> _Work instruction_
Could you return, character for character, every line starting at the line that contains "## Other Logical Axioms" and ending at the last line of the data, with both of those lines included? Leave the pictures out of your answer.

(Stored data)
* * * * * * *
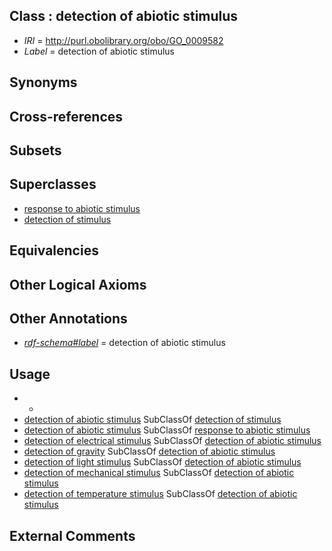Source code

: 
## Class : detection of abiotic stimulus

 * *IRI* = http://purl.obolibrary.org/obo/GO_0009582
 * *Label* = detection of abiotic stimulus

## Synonyms


## Cross-references


## Subsets


## Superclasses

 * [response to abiotic stimulus](../../GO/28/GO_0009628.md)
 * [detection of stimulus](../../GO/06/GO_0051606.md)

## Equivalencies


## Other Logical Axioms


## Other Annotations

 * *[rdf-schema#label](../../el/rdf-schema#label.md)* = detection of abiotic stimulus

## Usage

 * -
 * [detection of abiotic stimulus](../../GO/82/GO_0009582.md) SubClassOf [detection of stimulus](../../GO/06/GO_0051606.md)
 * [detection of abiotic stimulus](../../GO/82/GO_0009582.md) SubClassOf [response to abiotic stimulus](../../GO/28/GO_0009628.md)
 * [detection of electrical stimulus](../../GO/81/GO_0050981.md) SubClassOf [detection of abiotic stimulus](../../GO/82/GO_0009582.md)
 * [detection of gravity](../../GO/90/GO_0009590.md) SubClassOf [detection of abiotic stimulus](../../GO/82/GO_0009582.md)
 * [detection of light stimulus](../../GO/83/GO_0009583.md) SubClassOf [detection of abiotic stimulus](../../GO/82/GO_0009582.md)
 * [detection of mechanical stimulus](../../GO/82/GO_0050982.md) SubClassOf [detection of abiotic stimulus](../../GO/82/GO_0009582.md)
 * [detection of temperature stimulus](../../GO/48/GO_0016048.md) SubClassOf [detection of abiotic stimulus](../../GO/82/GO_0009582.md)

## External Comments


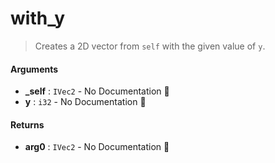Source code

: # with\_y

>  Creates a 2D vector from `self` with the given value of `y`.

#### Arguments

- **\_self** : `IVec2` \- No Documentation 🚧
- **y** : `i32` \- No Documentation 🚧

#### Returns

- **arg0** : `IVec2` \- No Documentation 🚧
* * * * * * *
> _Final answer_
## Other Logical Axioms


## Other Annotations

 * *[rdf-schema#label](../../el/rdf-schema#label.md)* = detection of abiotic stimulus

## Usage

 * -
 * [detection of abiotic stimulus](../../GO/82/GO_0009582.md) SubClassOf [detection of stimulus](../../GO/06/GO_0051606.md)
 * [detection of abiotic stimulus](../../GO/82/GO_0009582.md) SubClassOf [response to abiotic stimulus](../../GO/28/GO_0009628.md)
 * [detection of electrical stimulus](../../GO/81/GO_0050981.md) SubClassOf [detection of abiotic stimulus](../../GO/82/GO_0009582.md)
 * [detection of gravity](../../GO/90/GO_0009590.md) SubClassOf [detection of abiotic stimulus](../../GO/82/GO_0009582.md)
 * [detection of light stimulus](../../GO/83/GO_0009583.md) SubClassOf [detection of abiotic stimulus](../../GO/82/GO_0009582.md)
 * [detection of mechanical stimulus](../../GO/82/GO_0050982.md) SubClassOf [detection of abiotic stimulus](../../GO/82/GO_0009582.md)
 * [detection of temperature stimulus](../../GO/48/GO_0016048.md) SubClassOf [detection of abiotic stimulus](../../GO/82/GO_0009582.md)

## External Comments


Source code

: # with\_y

>  Creates a 2D vector from `self` with the given value of `y`.

#### Arguments

- **\_self** : `IVec2` \- No Documentation 🚧
- **y** : `i32` \- No Documentation 🚧

#### Returns

- **arg0** : `IVec2` \- No Documentation 🚧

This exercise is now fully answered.